I try the tent. Huggermugger in plastic dereliction. The floor covered in used handkerchiefs, empty bottles, dirty clothes, ripped packaging, a torch with a flickering yellow bulb. Outside, no limits; inside, no room. Then no limits inside, then none inside me. Agoraphobia on the bone, agoraphobia in the marrow. I struggle into my sleeping bag and, after half an hour of writhing, my arms pinned to my side and a cold zip in my mouth, imagine I’d be better off outside. And so I burst out of the tent like a swimmer coming up for air, and find myself back under the covered dish of stars, under the dazzling rain of diamond and sapphire needles, a prisoner of too much space.

26

Today a veil of sand is swaying unreliably over the ground. From the edge of this dune it pours into the air like an inverted waterfall. Sparkling and smoky, it snakes through the hollows, hissing against my boots. Most things change by falling apart, but the restlessness of the desert is a renovation. The landscape is priming its canvas again and again, like an amnesiac living on the shining cusp of oblivion. I can see the footsteps I made yesterday being blunted, buried and obliterated, and I feel the exhilaration of still being here to witness the brevity of the traces I’ve left behind.

A man in my position might easily head for the mountains and try to find consolation in their perseverance — never mind the rock slides, the sinking plateaux and erupting islands — or, at the opposite extreme, he might extort some pleasure from knowing that he will outlast the flies spinning on the windowsill, but neither of these strategies can match the sinister joy of watching the dunes replacing themselves with each other, as if the world could be destroyed and renewed by the same gesture, as if my sense of death could melt into a universe of change, like ice slipping from a tilted glass into a summer lake.

And then the wind died and the stars were at their steeliest. Morbidly swaddled in my sleeping bag, an electric shock of panic kept me from unconsciousness; I was like a sentry who stabs himself awake to avoid the capital crime of sleeping on his watch.

27

The next day I lay dozing in the tent all morning in a pool of sweat. I woke up fuddled and airless and dehydrated.

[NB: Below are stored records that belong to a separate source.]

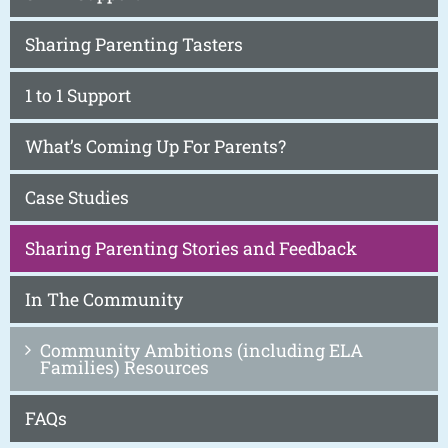
Sharing Parenting Tasters
1 to 1 Support
What’s Coming Up For Parents?
Case Studies
Sharing Parenting Stories and Feedback
In The Community
Community Ambitions (including ELA
Families) Resources
FAQs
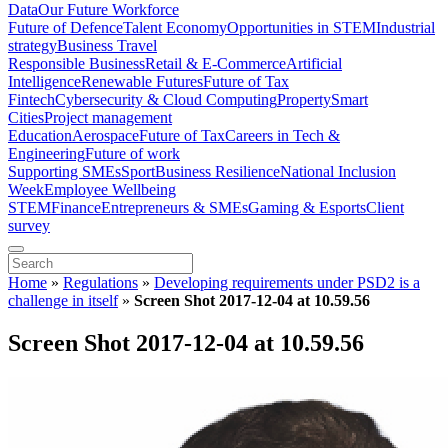
Data
Our Future Workforce
Future of Defence
Talent Economy
Opportunities in STEM
Industrial
strategy
Business Travel
Responsible Business
Retail & E-Commerce
Artificial
Intelligence
Renewable Futures
Future of Tax
Fintech
Cybersecurity & Cloud Computing
Property
Smart
Cities
Project management
Education
Aerospace
Future of Tax
Careers in Tech &
Engineering
Future of work
Supporting SMEs
Sport
Business Resilience
National Inclusion
Week
Employee Wellbeing
STEM
Finance
Entrepreneurs & SMEs
Gaming & Esports
Client
survey
Home
»
Regulations
»
Developing requirements under PSD2 is a
challenge in itself
»
Screen Shot 2017-12-04 at 10.59.56
Screen Shot 2017-12-04 at 10.59.56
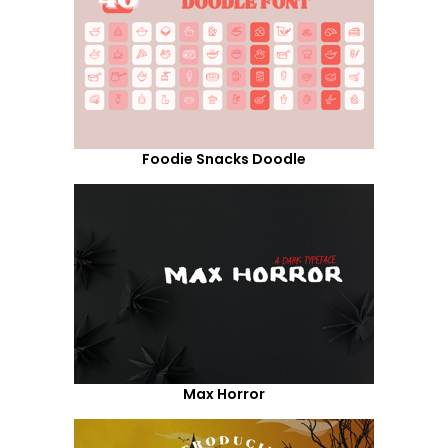
Foodie Snacks Doodle
Max Horror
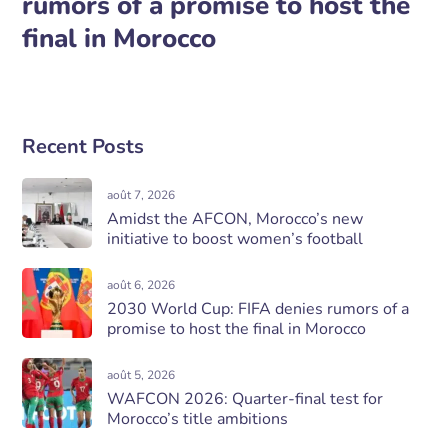
rumors of a promise to host the
final in Morocco
Recent Posts
août 7, 2026
Amidst the AFCON, Morocco’s new
initiative to boost women’s football
août 6, 2026
2030 World Cup: FIFA denies rumors of a
promise to host the final in Morocco
août 5, 2026
WAFCON 2026: Quarter-final test for
Morocco’s title ambitions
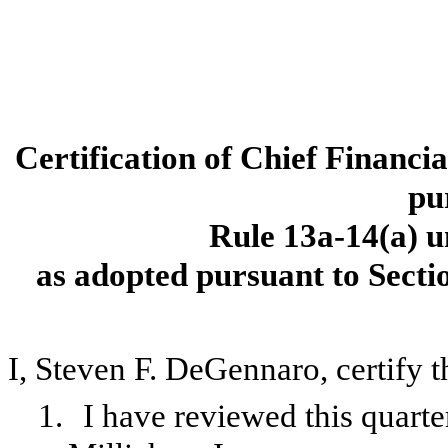
Certification of Chief Financi
pu
Rule 13a-14(a) u
as adopted pursuant to Secti
I, Steven F. DeGennaro, certify t
1.
I have reviewed this quart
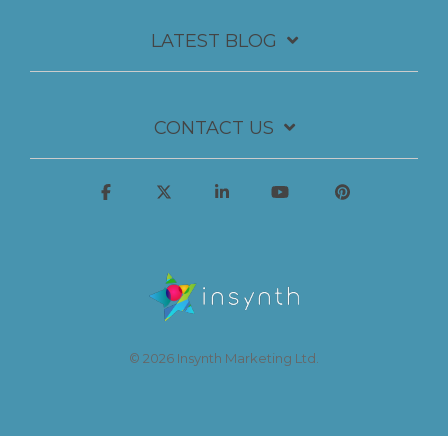
LATEST BLOG
CONTACT US
© 2026 Insynth Marketing Ltd.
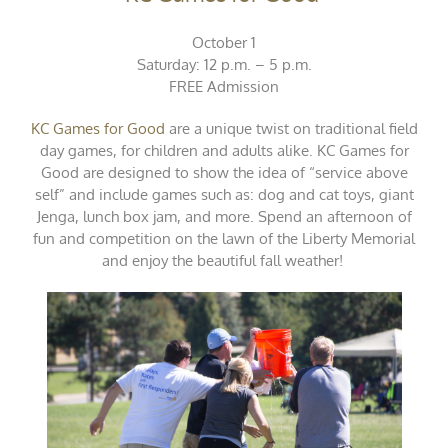
October 1
Saturday: 12 p.m. – 5 p.m.
FREE Admission
KC Games for Good
are a unique twist on traditional field
day games, for children and adults alike. KC Games for
Good are designed to show the idea of “service above
self” and include games such as: dog and cat toys, giant
Jenga, lunch box jam, and more. Spend an afternoon of
fun and competition on the lawn of the Liberty Memorial
and enjoy the beautiful fall weather!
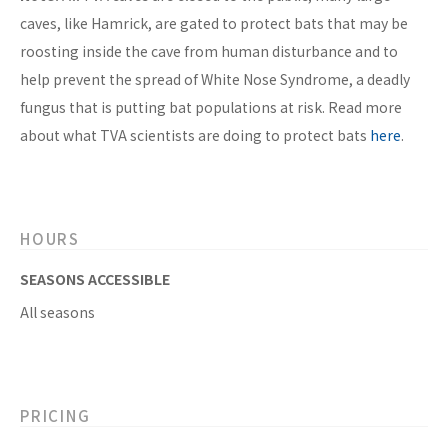
caves, like Hamrick, are gated to protect bats that may be
roosting inside the cave from human disturbance and to
help prevent the spread of White Nose Syndrome, a deadly
fungus that is putting bat populations at risk. Read more
about what TVA scientists are doing to protect bats
here
.
HOURS
SEASONS ACCESSIBLE
All seasons
PRICING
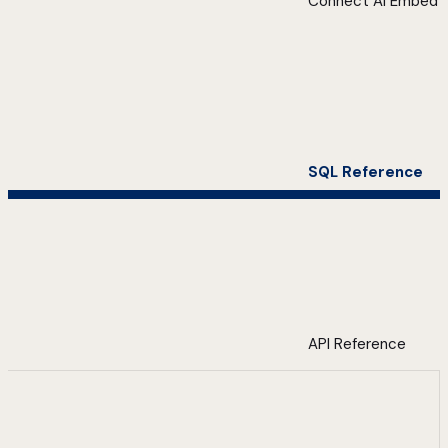
Connect AI Embed
SQL Reference
API Reference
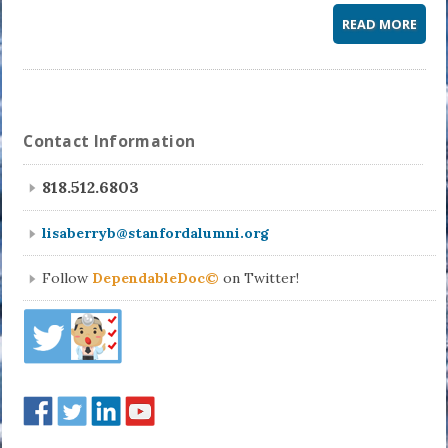
READ MORE
Contact Information
818.512.6803
lisaberryb@stanfordalumni.org
Follow
DependableDoc©
on Twitter!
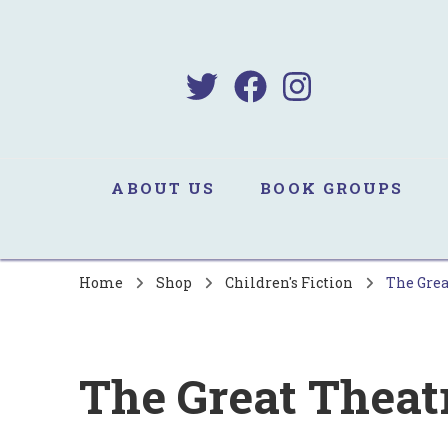
B
Sa
ABOUT US
BOOK GROUPS
Home
Shop
Children's Fiction
The Grea
The Great Theat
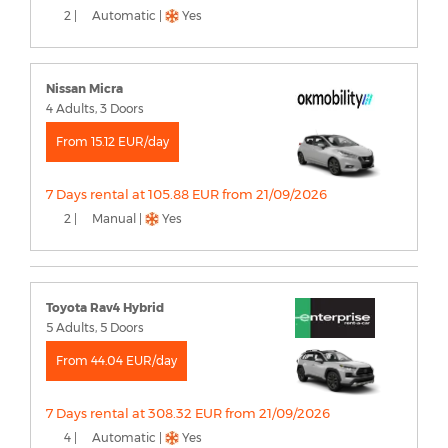
2 |
Automatic |
Yes
Nissan Micra
4 Adults, 3 Doors
From 15.12 EUR/day
7 Days rental at 105.88 EUR from 21/09/2026
2 |
Manual |
Yes
Toyota Rav4 Hybrid
5 Adults, 5 Doors
From 44.04 EUR/day
7 Days rental at 308.32 EUR from 21/09/2026
4 |
Automatic |
Yes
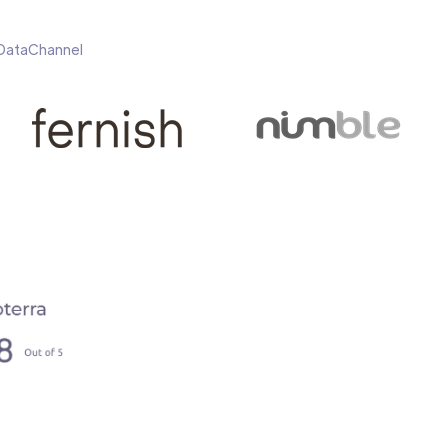
h DataChannel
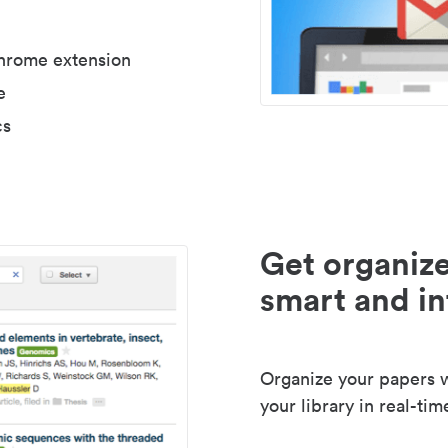
Chrome extension
e
cs
Get organize
smart and in
Organize your papers wi
your library in real-tim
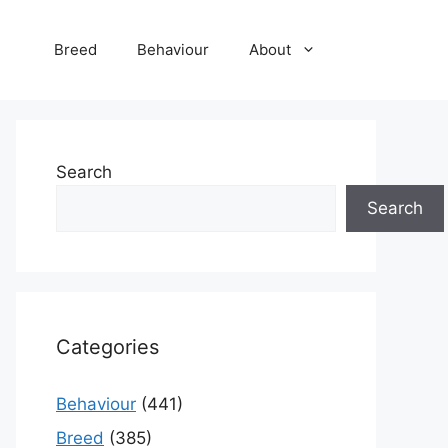
Breed
Behaviour
About
Search
Search
Categories
Behaviour
(441)
Breed
(385)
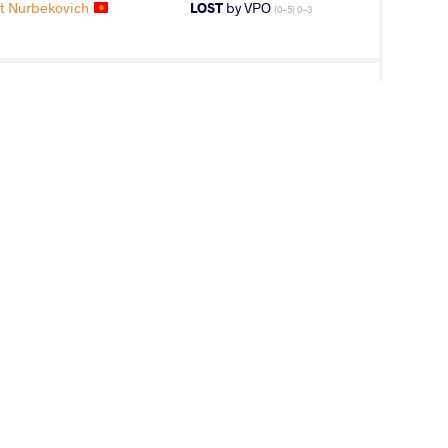
t Nurbekovich
LOST
by VPO
(0-5) 0-3
T Ariunbold
WON
by VPO1
(8-3) 3-1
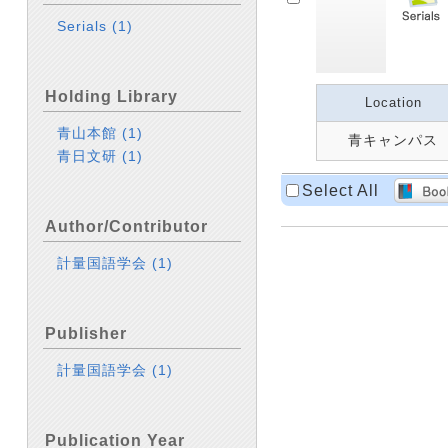
Serials
(1)
Holding Library
Location
青山本館
(1)
青キャンパス
青日文研
(1)
Select All
Author/Contributor
計量国語学会
(1)
Publisher
計量国語学会
(1)
Publication Year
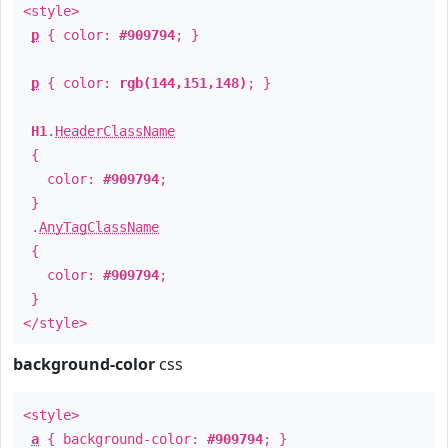
<style>
p
{ color:
#909794
; }
p
{ color:
rgb(144,151,148)
; }
H1
.
HeaderClassName
{
color:
#909794
;
}
.
AnyTagClassName
{
color:
#909794
;
}
</style>
background-color
css
<style>
a
{ background-color:
#909794
; }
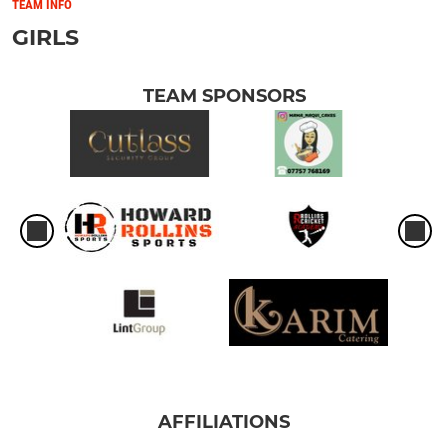
TEAM INFO
GIRLS
TEAM SPONSORS
AFFILIATIONS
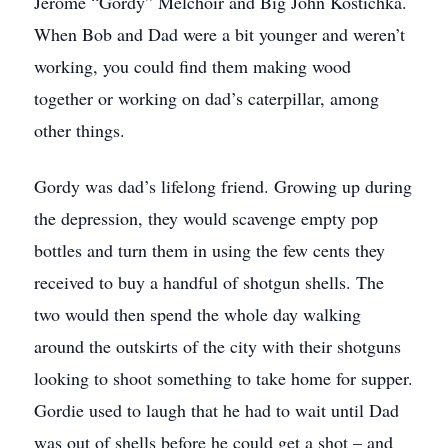
Jerome “Gordy” Melchoir and Big John Kostichka.
When Bob and Dad were a bit younger and weren’t
working, you could find them making wood
together or working on dad’s caterpillar, among
other things.
Gordy was dad’s lifelong friend. Growing up during
the depression, they would scavenge empty pop
bottles and turn them in using the few cents they
received to buy a handful of shotgun shells. The
two would then spend the whole day walking
around the outskirts of the city with their shotguns
looking to shoot something to take home for supper.
Gordie used to laugh that he had to wait until Dad
was out of shells before he could get a shot – and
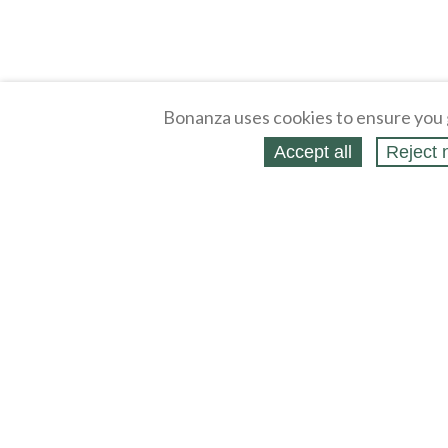
Bonanza uses cookies to ensure you 
Accept all
Reject 
About
Selling Blog
/
Shopping Blog
Legal
Affiliates
Contact
Partners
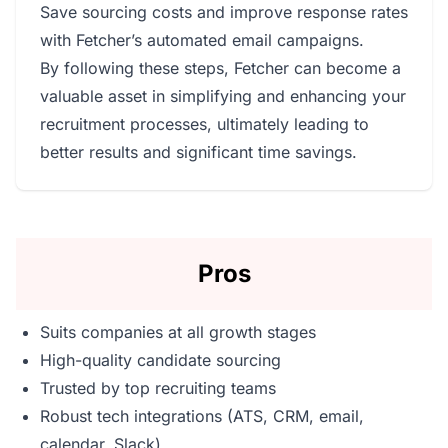
Save sourcing costs and improve response rates
with Fetcher’s automated email campaigns.
By following these steps, Fetcher can become a
valuable asset in simplifying and enhancing your
recruitment processes, ultimately leading to
better results and significant time savings.
Pros
Suits companies at all growth stages
High-quality candidate sourcing
Trusted by top recruiting teams
Robust tech integrations (ATS, CRM, email,
calendar, Slack)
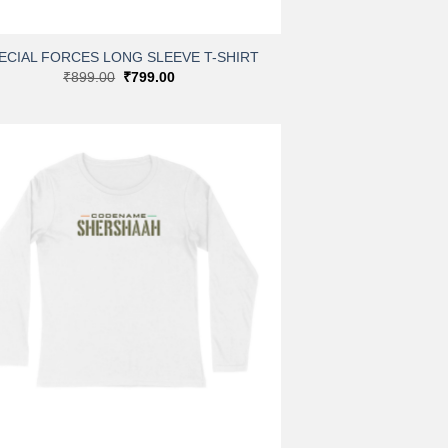
ECIAL FORCES LONG SLEEVE T-SHIRT
Original
Current
₹
899.00
₹
799.00
price
price
was:
is:
₹899.00.
₹799.00.
Add to
wishlist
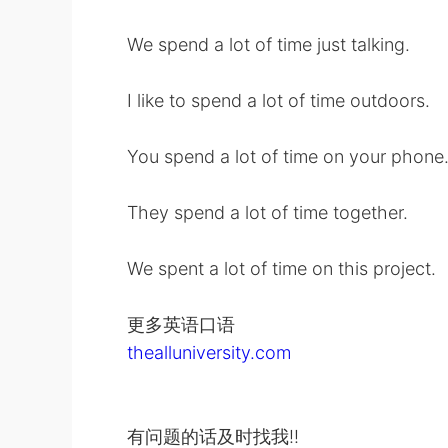
We spend a lot of time just talking.
I like to spend a lot of time outdoors.
You spend a lot of time on your phone
They spend a lot of time together.
We spent a lot of time on this project.
更多英语口语
thealluniversity.com
有问题的话及时找我!!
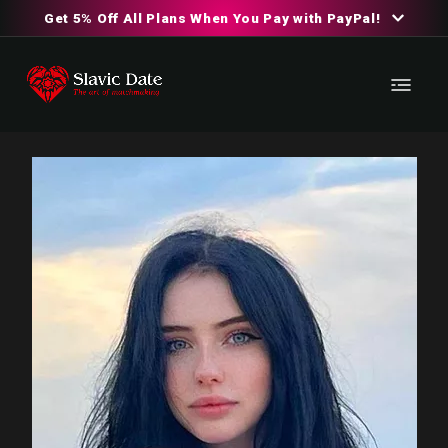
Get 5% Off All Plans When You Pay with PayPal!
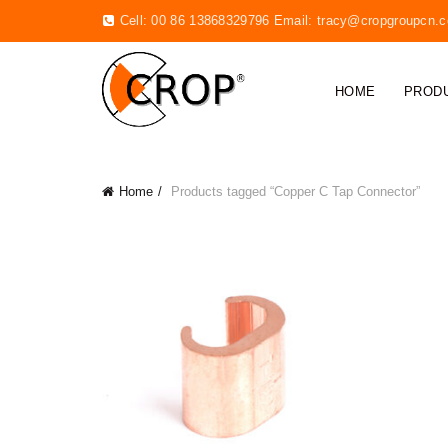
Cell: 00 86 13868329796 Email:
tracy@cropgroupcn.
HOME
PROD
Home
Products tagged “Copper C Tap Connector”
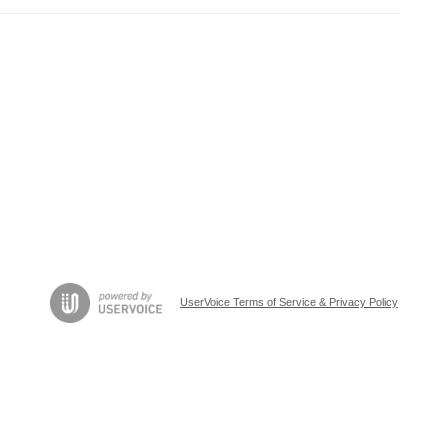
UserVoice Terms of Service & Privacy Policy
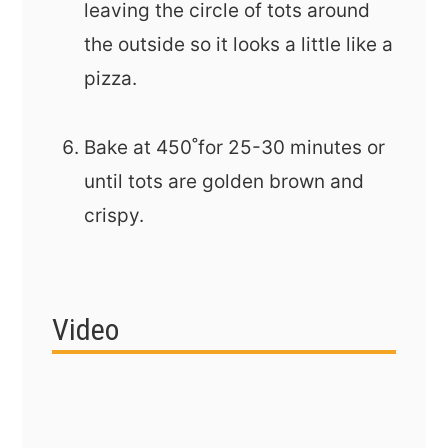
leaving the circle of tots around
the outside so it looks a little like a
pizza.
Bake at 450˚for 25-30 minutes or
until tots are golden brown and
crispy.
Video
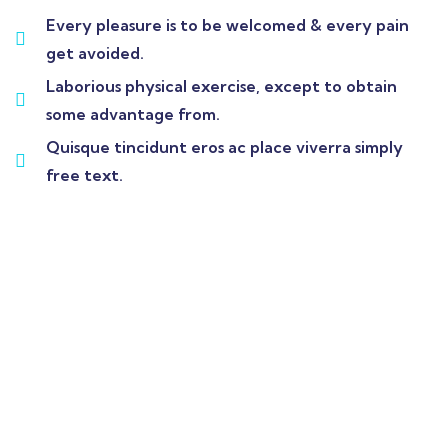
Every pleasure is to be welcomed & every pain
get avoided.
Laborious physical exercise, except to obtain
some advantage from.
Quisque tincidunt eros ac place viverra simply
free text.
Wealth Management
Lorem ipsum is simply sit of free text dolor.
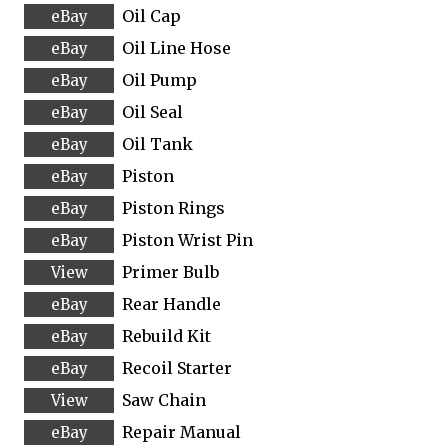
Oil Cap
Oil Line Hose
Oil Pump
Oil Seal
Oil Tank
Piston
Piston Rings
Piston Wrist Pin
Primer Bulb
Rear Handle
Rebuild Kit
Recoil Starter
Saw Chain
Repair Manual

After drinking a pint of warm water with a taste of baked plastic, I climbed a small dune and tried to clear my mind.

What struck me was the spontaneous transparency of consciousness. Consciousness and experience are synonymous. When I feel the sun warming my face I know it for what it is, nothing needs to be added. I don’t have to tell myself a story: ‘The sun is warming my face.’ It is not a linguistic act. I don’t have to observe myself to know the content of my consciousness, that is precisely what I know already. I may not understand my experience because I am confused, but then the experience I am having is confusion. Understanding may require analysis, knowledge requires facts, but this knowing is given. In its essence consciousness cannot be reduced to anything more fundamental.